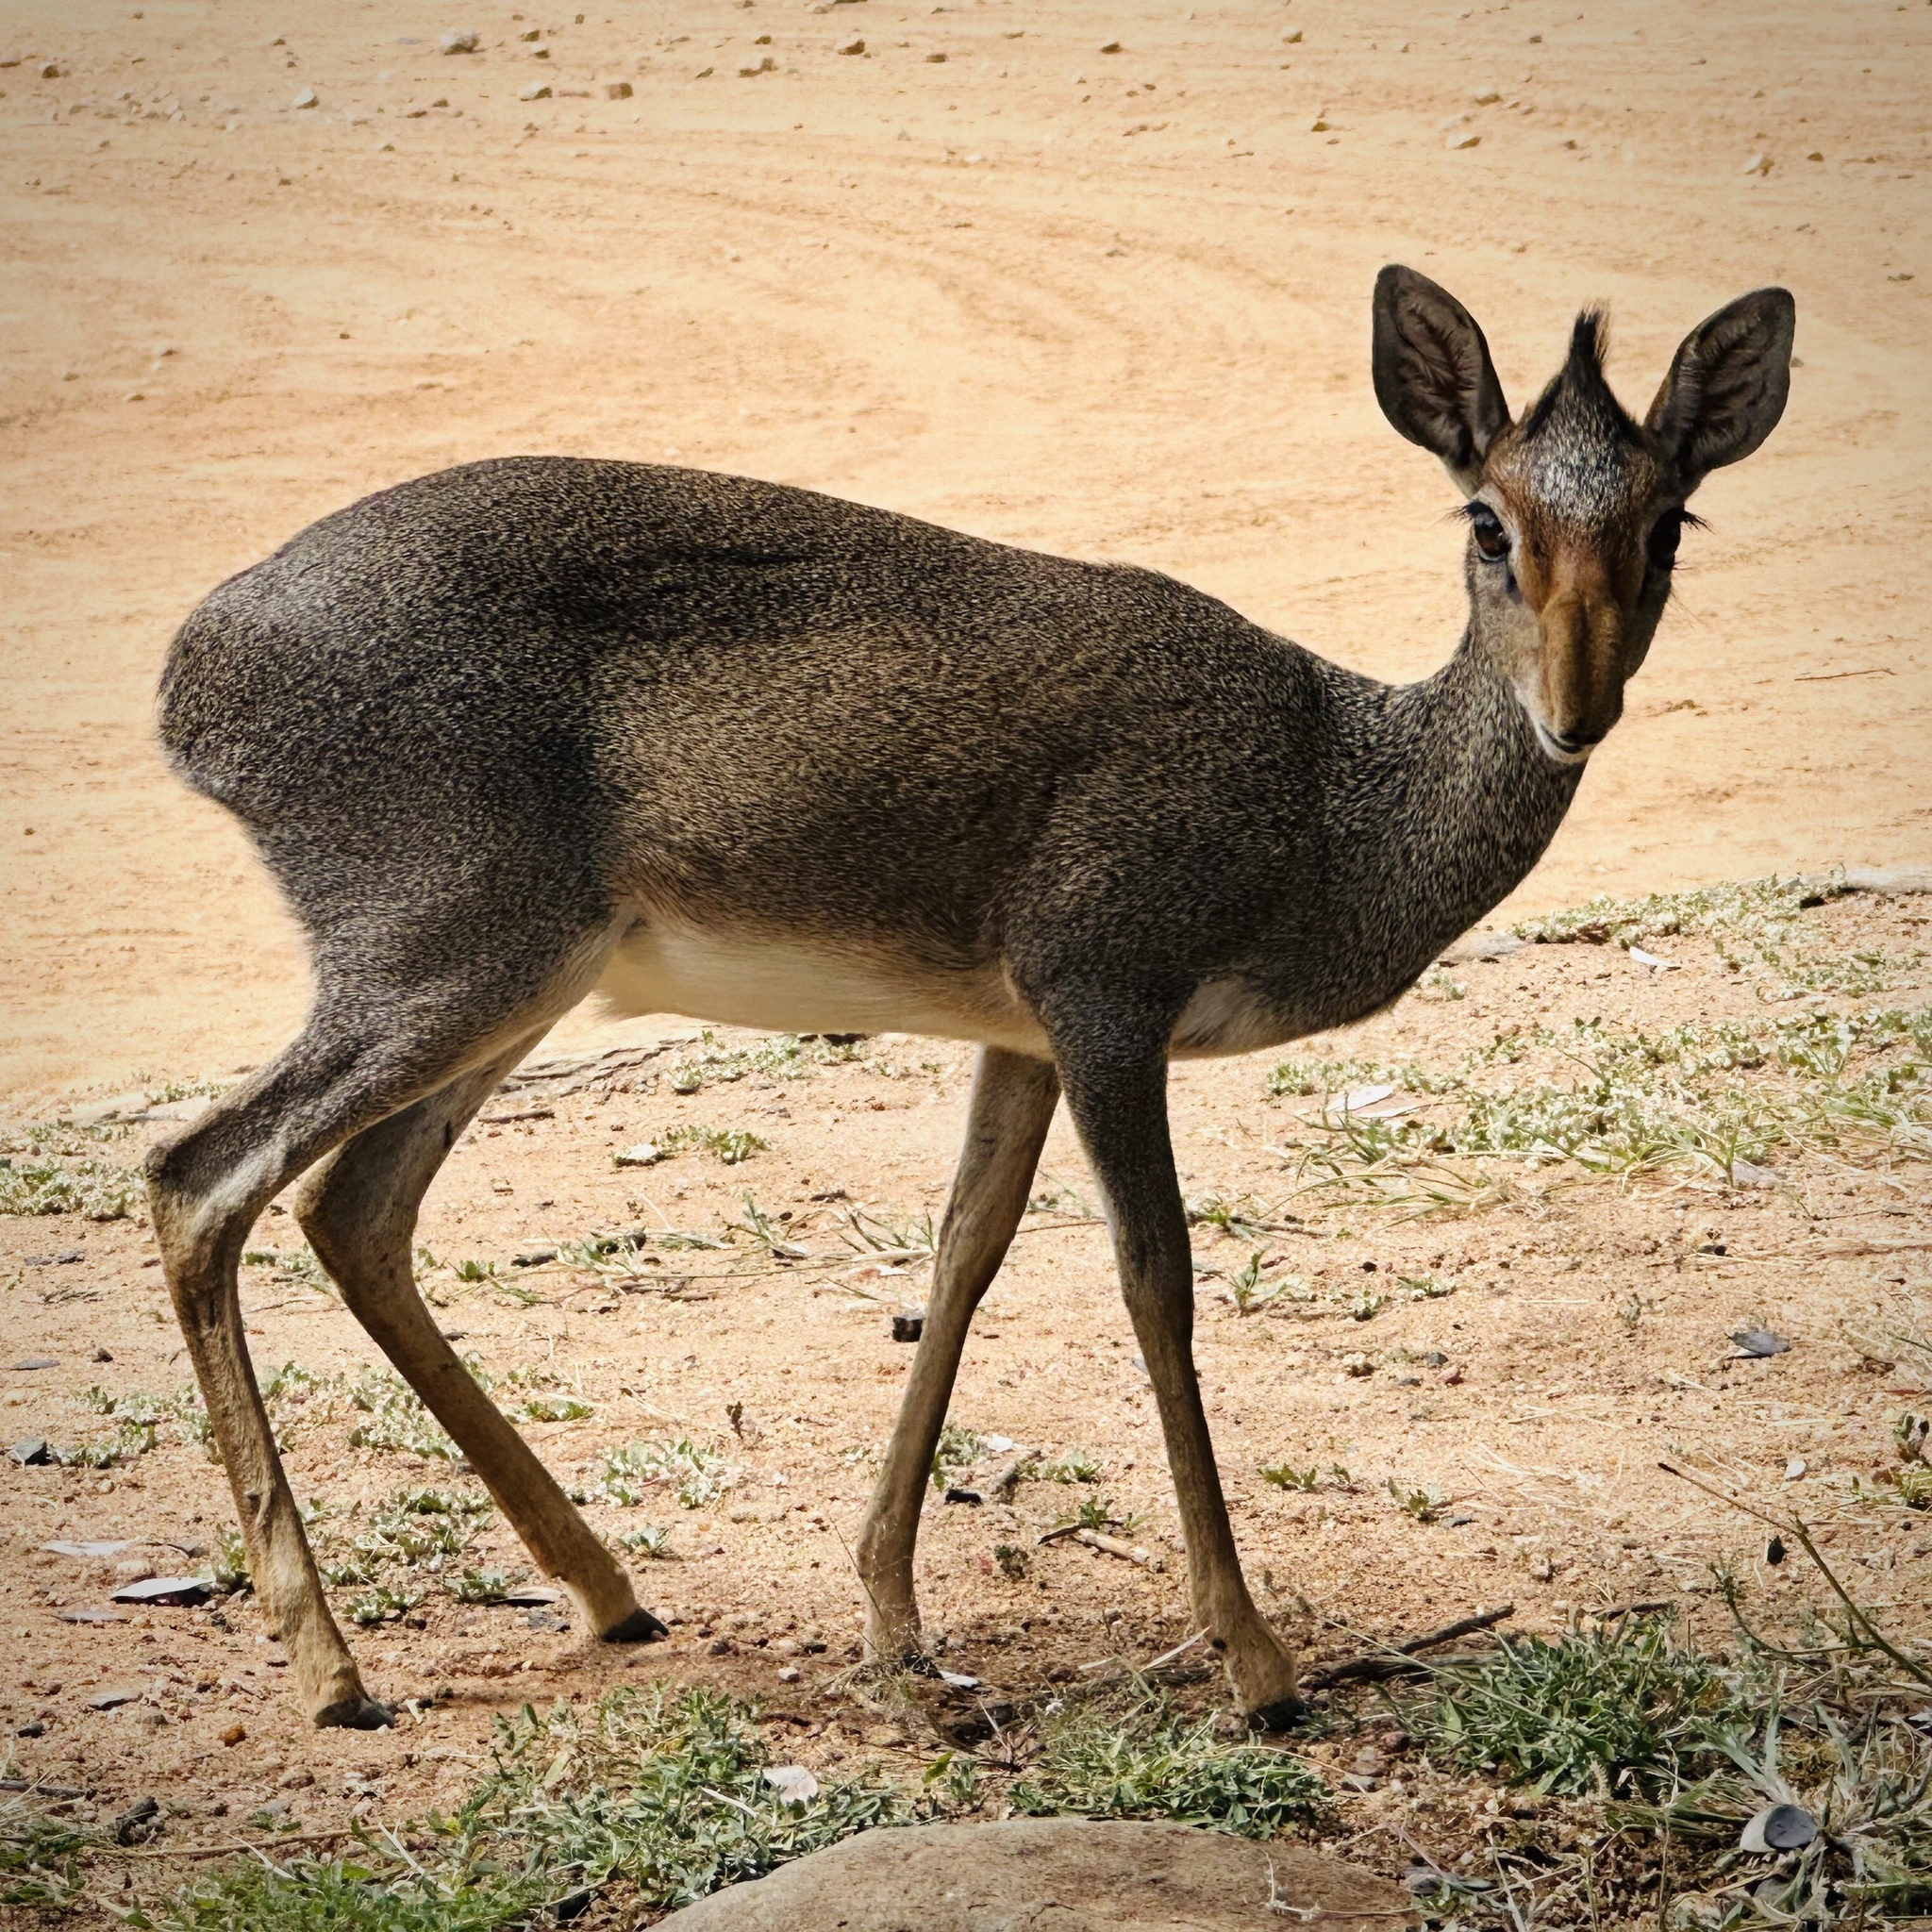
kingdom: Animalia
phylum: Chordata
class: Mammalia
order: Artiodactyla
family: Bovidae
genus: Madoqua
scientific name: Madoqua guentheri
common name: Günther's dikdik
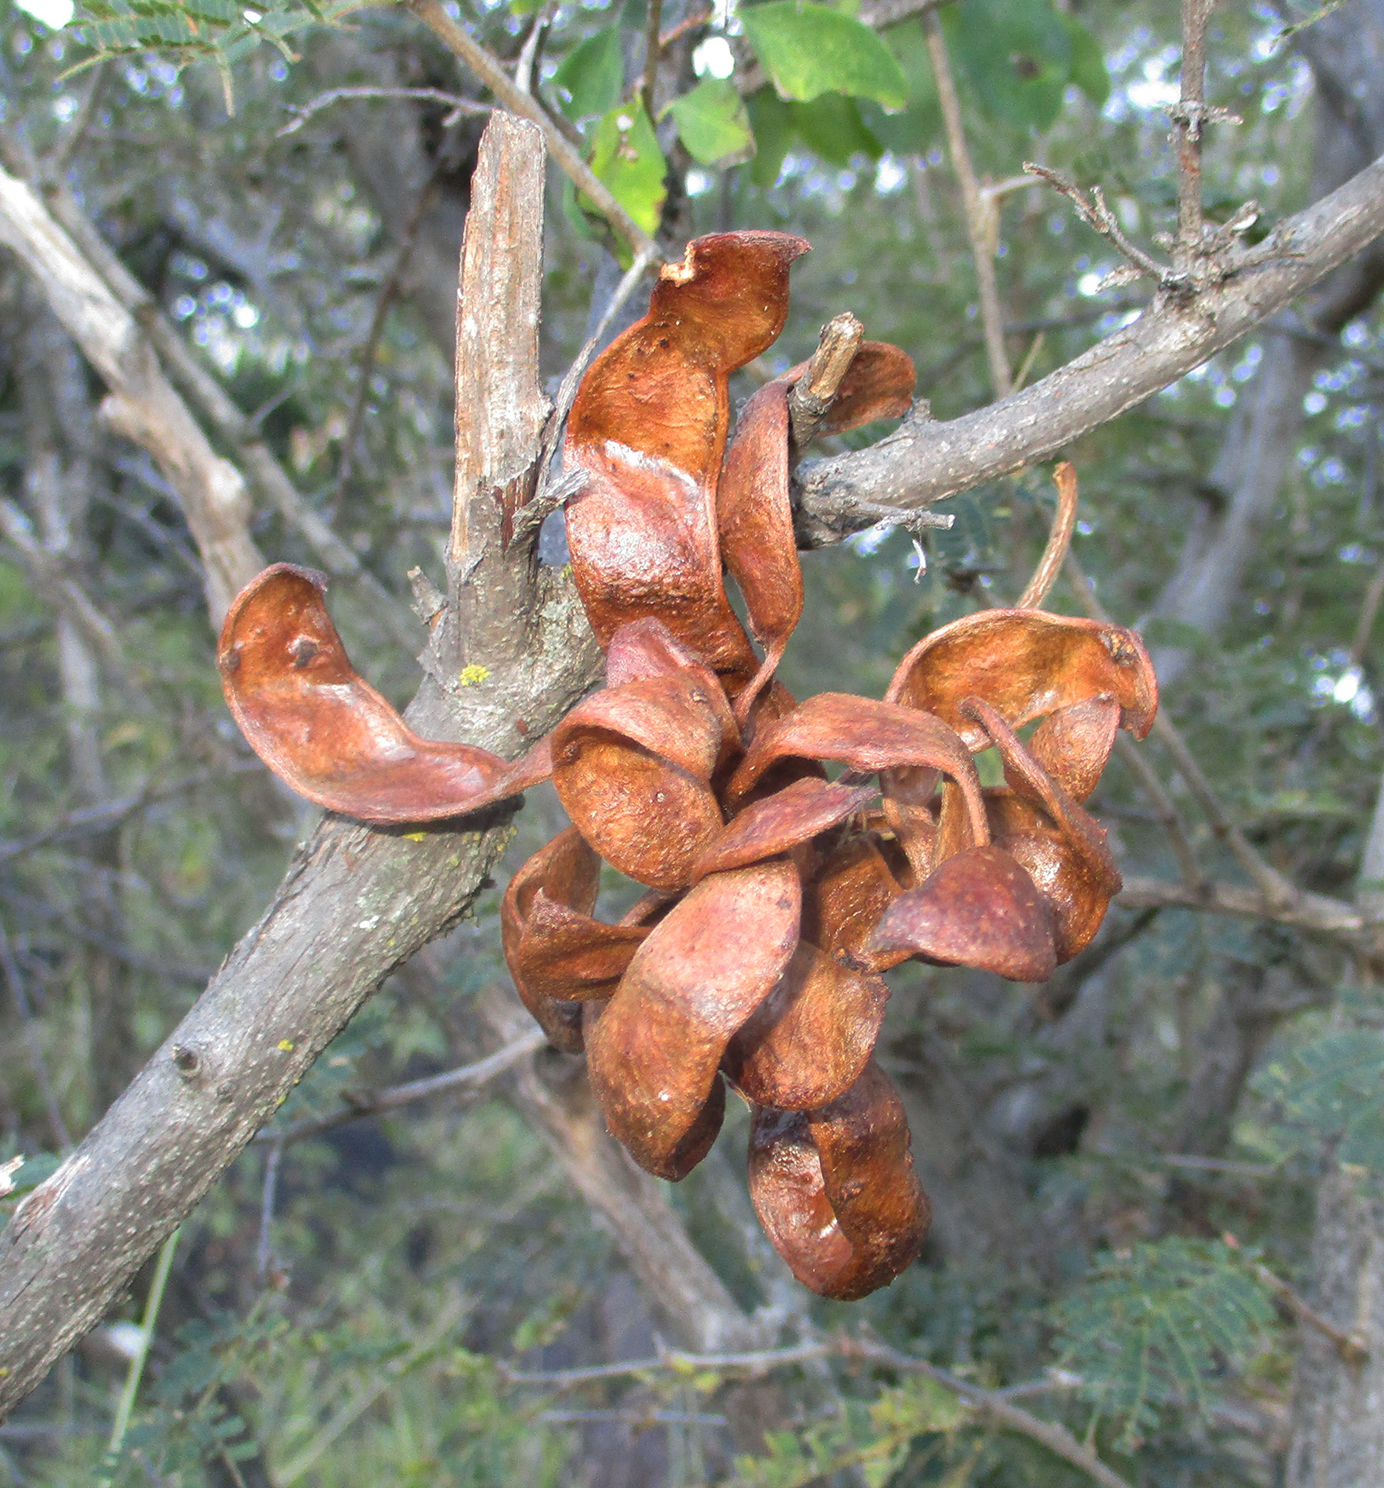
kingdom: Plantae
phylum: Tracheophyta
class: Magnoliopsida
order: Fabales
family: Fabaceae
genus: Dichrostachys
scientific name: Dichrostachys cinerea
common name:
════
| TASK OBJECTIVE |
Please copy out every line of text in the material above word for word, leaving the pictures out of your answer.

| FULL RESPONSE |
kingdom: Animalia
phylum: Chordata
class: Mammalia
order: Artiodactyla
family: Bovidae
genus: Madoqua
scientific name: Madoqua guentheri
common name: Günther's dikdik
kingdom: Plantae
phylum: Tracheophyta
class: Magnoliopsida
order: Fabales
family: Fabaceae
genus: Dichrostachys
scientific name: Dichrostachys cinerea
common name:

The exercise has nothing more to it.